The present work studies the U.S. National Oceanic and Atmospheric Administration’s (NOAA) storm database. The events considered begin in 1950 until 2011.
We aim to answer the following questions:
To answer those questions, we consider only the following columns in the data set:
With that information, we can proceed as follows. First, we split the fatalities by event and computed their sums. Next, we split of injuries by event and computed their sums. Then, we found the event that caused the most fatalities/injuries. Furthermore, we made a couple of plots showing those results.
After that, we split the amount of dollars due to damage by event and compute their sums. Then, we found the event with the most expensive cost damage. Finally, we made a plot showing those results.
The used data set can be downloaded at https://d396qusza40orc.cloudfront.net/repdata%2Fdata%2FStormData.csv.bz2, and its documentation can be consulted at https://d396qusza40orc.cloudfront.net/repdata%2Fpeer2_doc%2Fpd01016005curr.pdf.
First, we can create a directory where the generated figures are going to be saved:
if ( !dir.exists("figure") ) dir.create("figure")
The file repdata_data_StormData.csv contains 37 columns; as mentioned above, not all are needed. We can only load the necessary data as following
df <- read.csv("repdata_data_StormData.csv", colClasses = c("NULL", "NULL", "NULL", "NULL", "NULL", "NULL", "NULL", "character", "NULL", "NULL", "NULL", "NULL", "NULL", "NULL", "NULL", "NULL", "NULL", "NULL", "NULL", "NULL", "NULL", "NULL", "numeric", "numeric", "numeric", "NULL", "NULL", "NULL", "NULL", "NULL", "NULL", "NULL", "NULL", "NULL", "NULL", "NULL", "NULL"))
We can verify that the correct columns have been loaded
names(df)
## [1] "EVTYPE" "FATALITIES" "INJURIES" "PROPDMG"
Also, we can see that there are no missing values in our data set
sapply(df, function(x) sum(is.na(x)))
## EVTYPE FATALITIES INJURIES PROPDMG
## 0 0 0 0
Hence, we can proceed with our analysis.
First, we can split the fatalities/injuries by events, like this
fatalities_by_type <- split(df$FATALITIES, df$EVTYPE)
injuries_by_type <- split(df$INJURIES, df$EVTYPE)

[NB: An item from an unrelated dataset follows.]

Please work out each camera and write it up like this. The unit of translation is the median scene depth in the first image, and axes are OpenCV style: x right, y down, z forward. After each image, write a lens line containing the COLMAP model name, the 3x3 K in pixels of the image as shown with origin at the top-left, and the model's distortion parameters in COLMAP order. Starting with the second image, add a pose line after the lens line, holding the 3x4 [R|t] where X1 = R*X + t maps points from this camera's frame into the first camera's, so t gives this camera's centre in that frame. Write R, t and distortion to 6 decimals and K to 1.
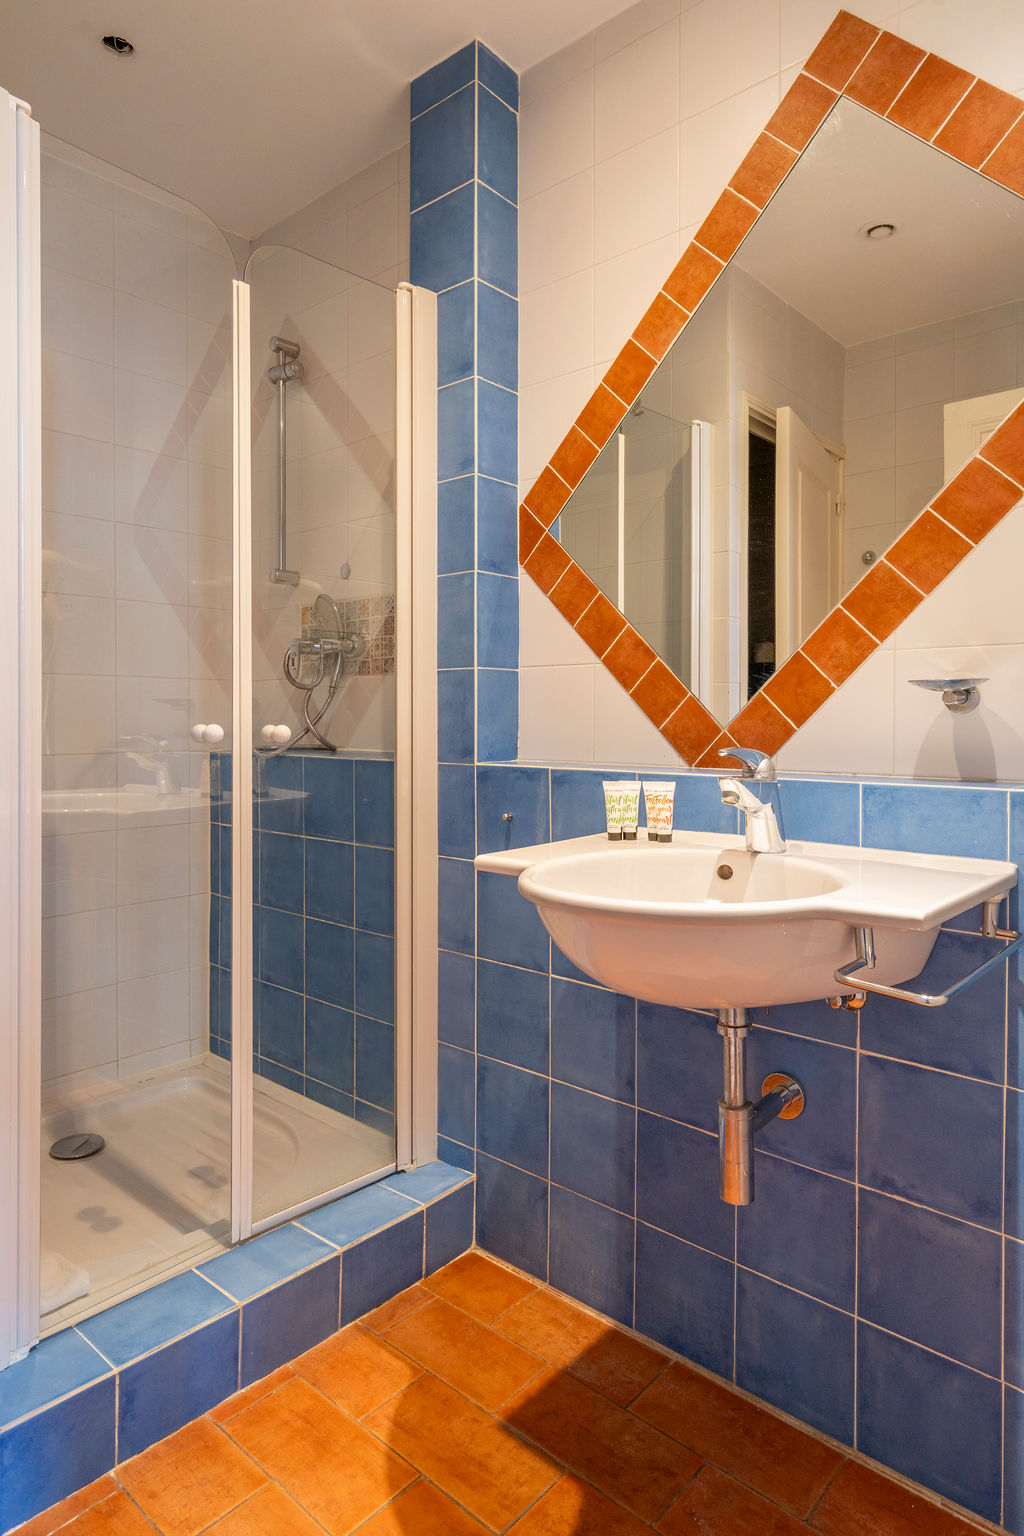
lens RADIAL K [[916.2, 0, 490.1], [0, 916.2, 732.5], [0, 0, 1]] dist [0.004952, 0.000961]
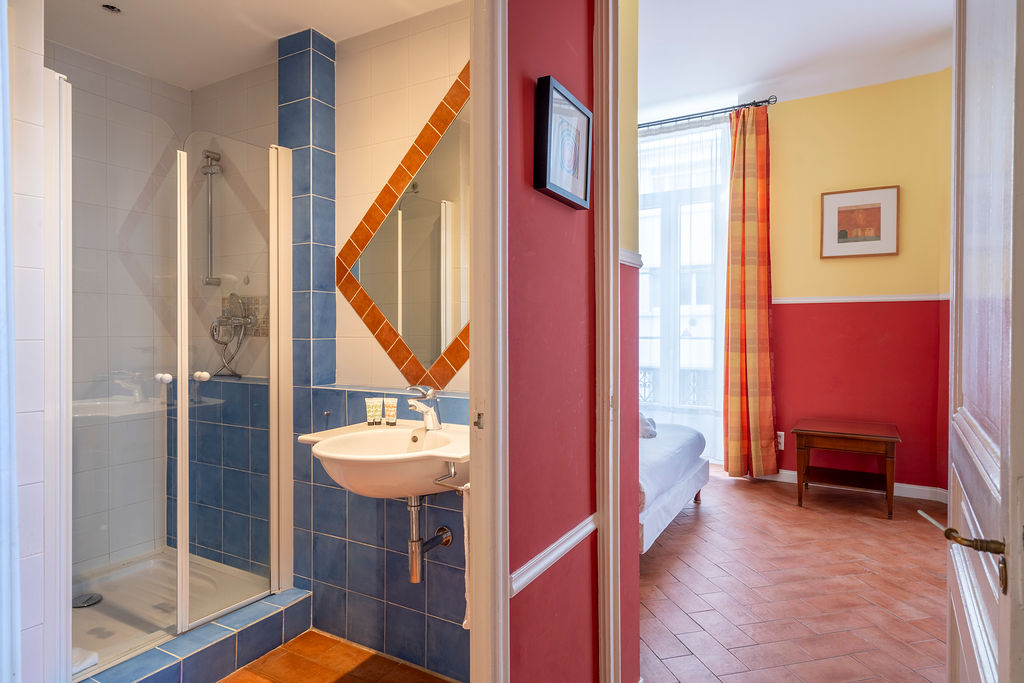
lens RADIAL K [[593.5, 0, 511.8], [0, 593.5, 334.2], [0, 0, 1]] dist [0.001730, -0.001250]
pose [[0.975020, -0.001475, 0.222110, 0.123762], [0.001890, 0.999997, -0.001657, -0.078622], [-0.222107, 0.002036, 0.975020, -0.367009]]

And now, we can calculate the sums across all the events, just like this
s_f <- sapply(fatalities_by_type, sum)
s_i <- sapply(injuries_by_type, sum)
Now, we are ready to answer the first question: Across the United States, which types of events are most harmful concerning population health? These are the most harmful events concerning population health in terms of fatalities and injuries
s_f[which.max(s_f)]
## TORNADO
## 5633
s_i[which.max(s_i)]
## TORNADO
## 91346
Although the number of casualties differs, the event type is the same: Tornado. We can see how harmful is this event in comparison with the rest in the following plot
plot(s_f, main="Fatalities by event type", xaxt="n", xlab = "Event type", ylab="")
points(which.max(s_f), s_f[which.max(s_f)], pch=19, col="red")
legend("topleft", legend="Tornado", fill = "red")
dev.copy(png, "figure/fatalities.png")
## png
## 3
dev.off()
## png
## 2
plot(s_i, main="Injuries by event type", xaxt="n", xlab = "Event type", ylab="")
points(which.max(s_i), s_i[which.max(s_i)], pch=19, col="red")
legend("topleft", legend="Tornado", fill = "red")
dev.copy(png, "figure/injuries.png")
## png
## 3
dev.off()
## png
## 2
Notice that both figures have been saved in the figure directory.
To answer the second question, we can conduct a similar analysis. First, we can split the damage cost by event and calculate the sums across all the events like this
damage_by_type <- split(df$PROPDMG, df$EVTYPE)
s_d <- sapply(damage_by_type, sum)
Now, we are prepared to answer the second question: Across the United States, which types of events have the most significant economic consequences? This is the most harmful event concerning economic cost
s_d[which.max(s_d)]
## TORNADO
## 3212258
Once again, we see that Tornado is the wanted event. We can see how costly this event is in comparison with the rest in the following plot
par(mfrow=c(1,1))
plot(s_d, main="Damage by event type", xaxt="n", xlab = "Event type", ylab="Dollars")
points(which.max(s_d), s_d[which.max(s_d)], pch=19, col="red")
legend("topleft", legend="Tornado", fill = "red")
dev.copy(png, "figure/cost.png")
## png
## 3
dev.off()
## png
## 2
Finally, notice that we have also saved the latter plot in the figure directory.